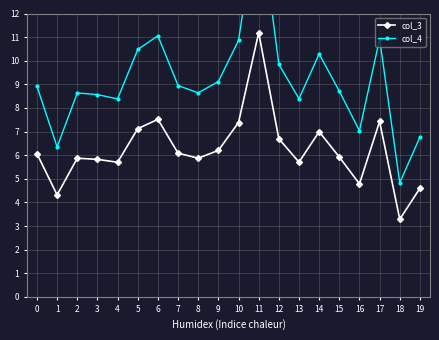

List the series in order of their overall mean, lowest first.

col_3, col_4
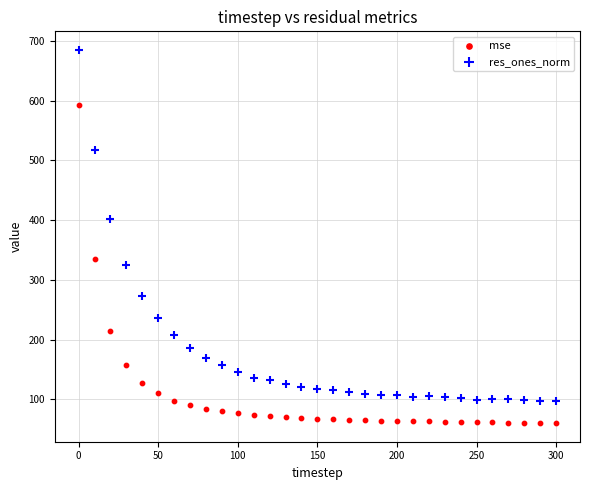

Which series reaches the minimum Y coordinate?

mse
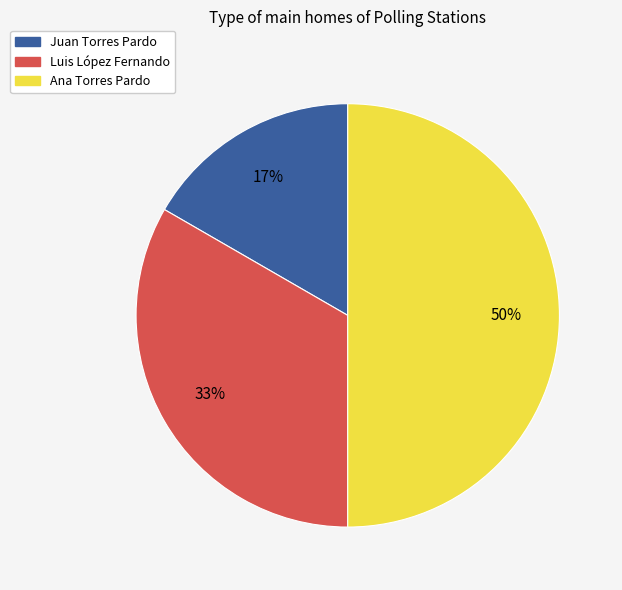

The Ana slice represents 61% of the pie. True or false?

False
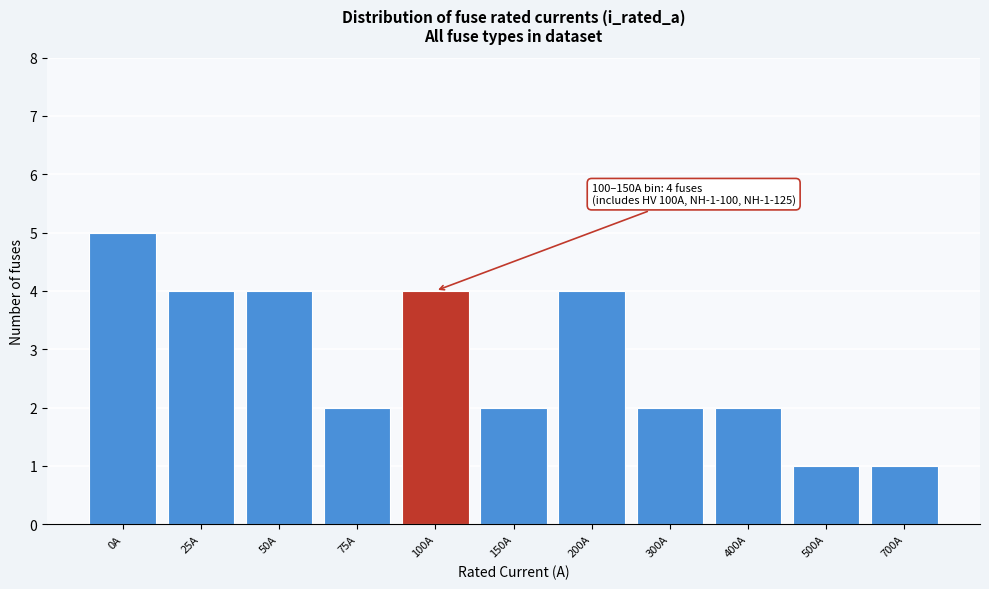

Reading left to right, extract all data points from this chart.

5	4	4	2	4	2	4	2	2	1	1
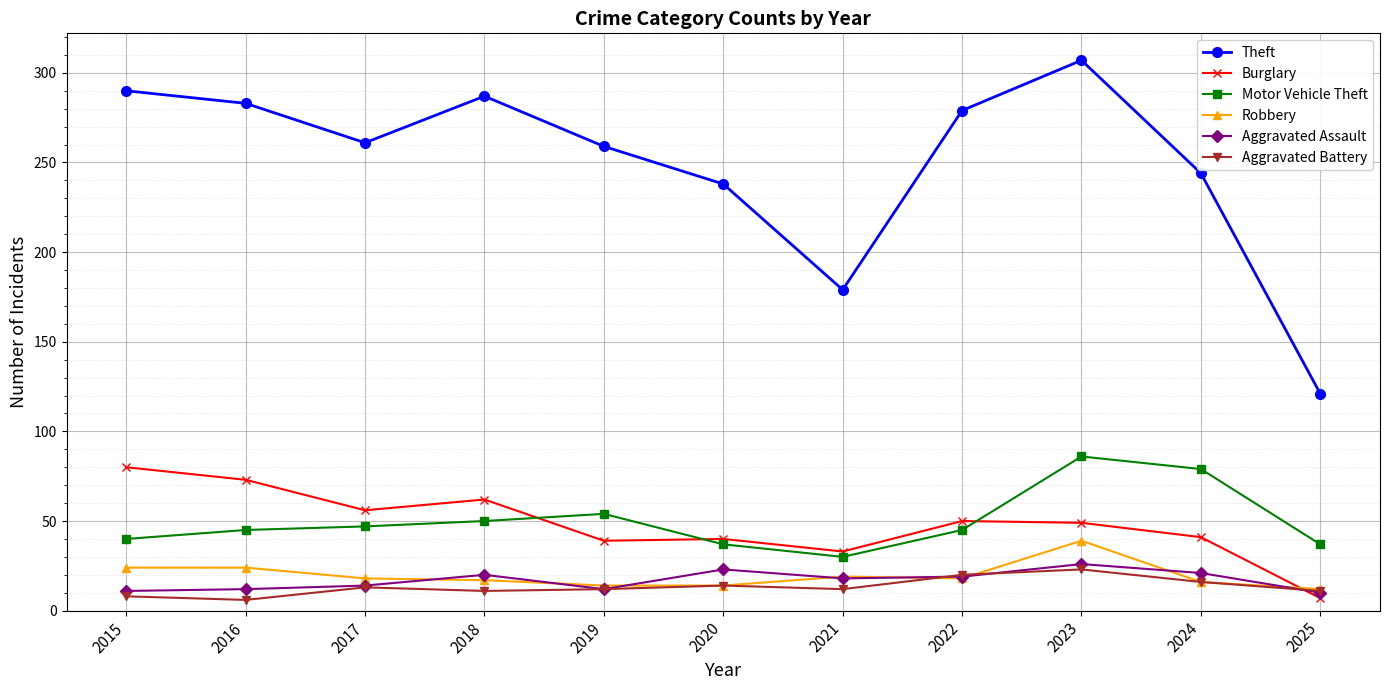

Which series has the largest total across all categories?

Theft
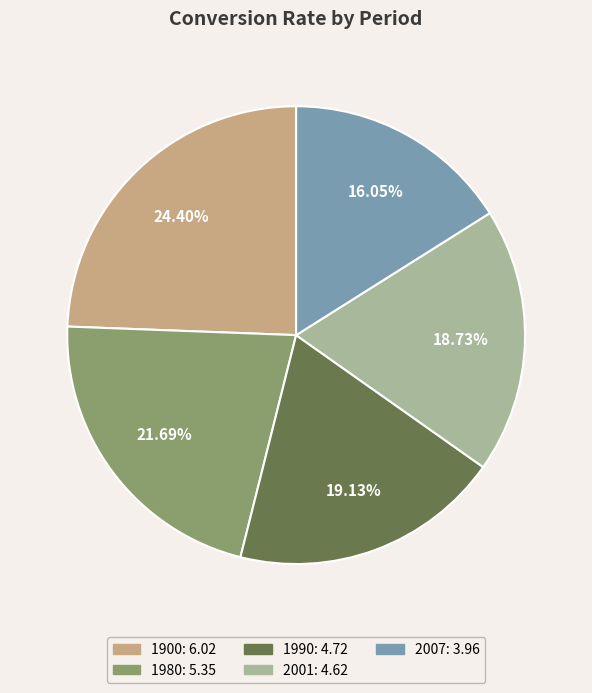

How many slices are in this pie chart?

5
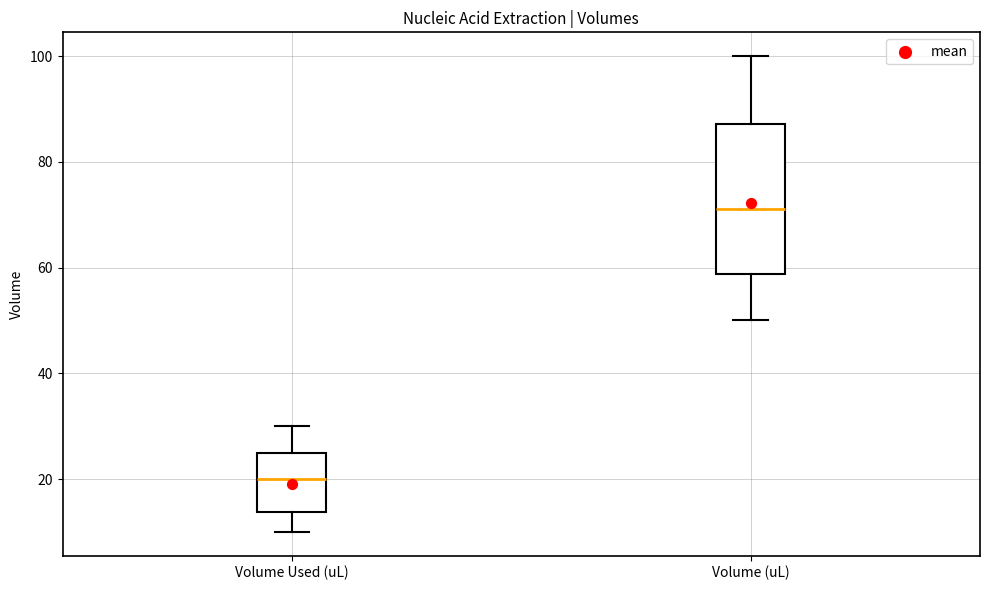

Reading left to right, read every box against the y-axis: the position of its median line, the range the box covers, and the ends of its whiskers. The values are not printed on the chart, so give them approximately, as read against the axis.

Volume Used (uL): median 20, box 14 to 26, whiskers 10 to 30
Volume (uL): median 72, box 58 to 88, whiskers 50 to 100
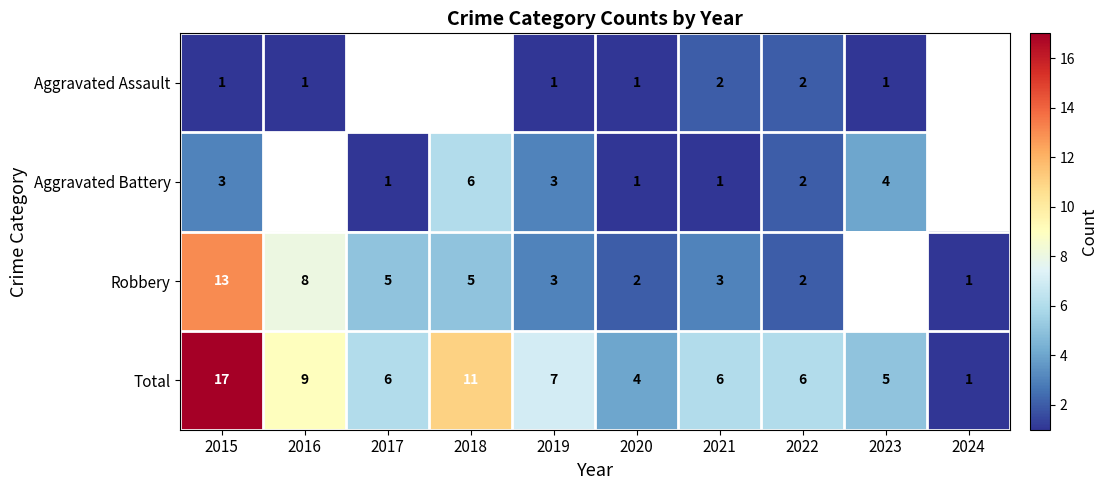

What is the spread (max minus min) of values at 2021?

5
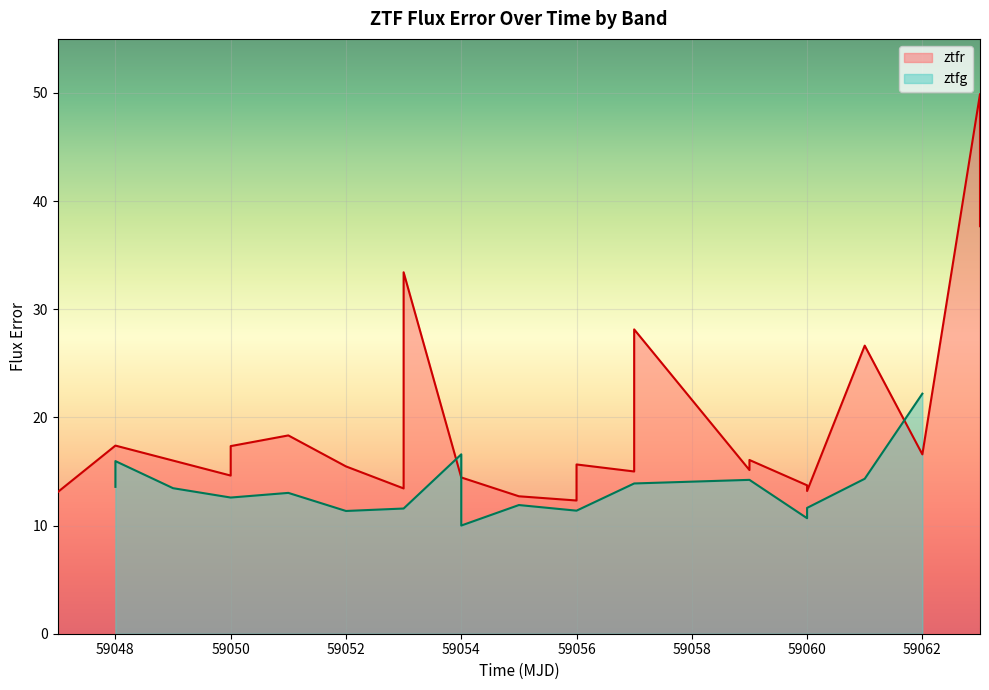

Where does the data first go above 15?

59048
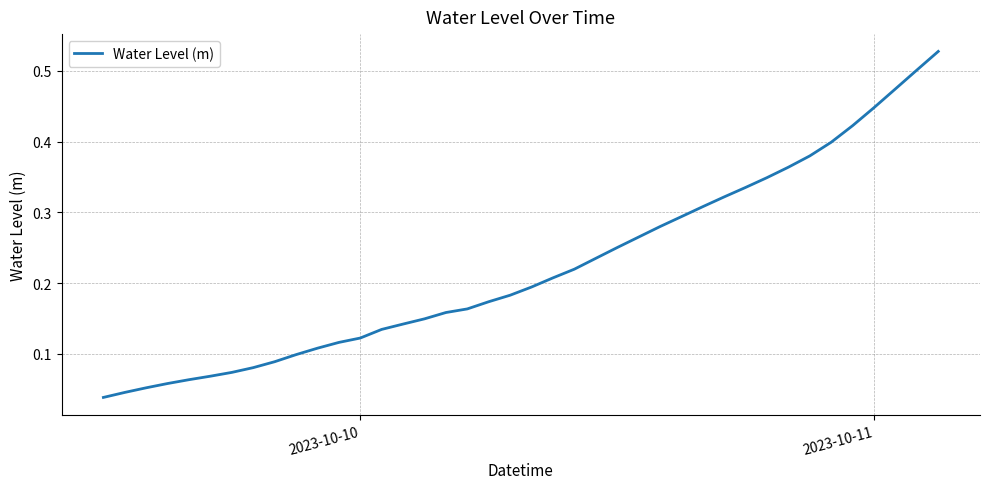

True or false: there are more than 2 points higher than both neighbors.

False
---
* **WORK REQUIRED**: Copy out the material above line for line without changing anything, and leave out the pictures.

* **RESPONSE**:
List the series in order of their overall mean, lowest first.

col_3, col_4

Which series reaches the minimum Y coordinate?

mse

The Ana slice represents 61% of the pie. True or false?

False

Reading left to right, extract all data points from this chart.

5	4	4	2	4	2	4	2	2	1	1

Which series has the largest total across all categories?

Theft

How many slices are in this pie chart?

5

Reading left to right, read every box against the y-axis: the position of its median line, the range the box covers, and the ends of its whiskers. The values are not printed on the chart, so give them approximately, as read against the axis.

Volume Used (uL): median 20, box 14 to 26, whiskers 10 to 30
Volume (uL): median 72, box 58 to 88, whiskers 50 to 100

What is the spread (max minus min) of values at 2021?

5

Where does the data first go above 15?

59048

True or false: there are more than 2 points higher than both neighbors.

False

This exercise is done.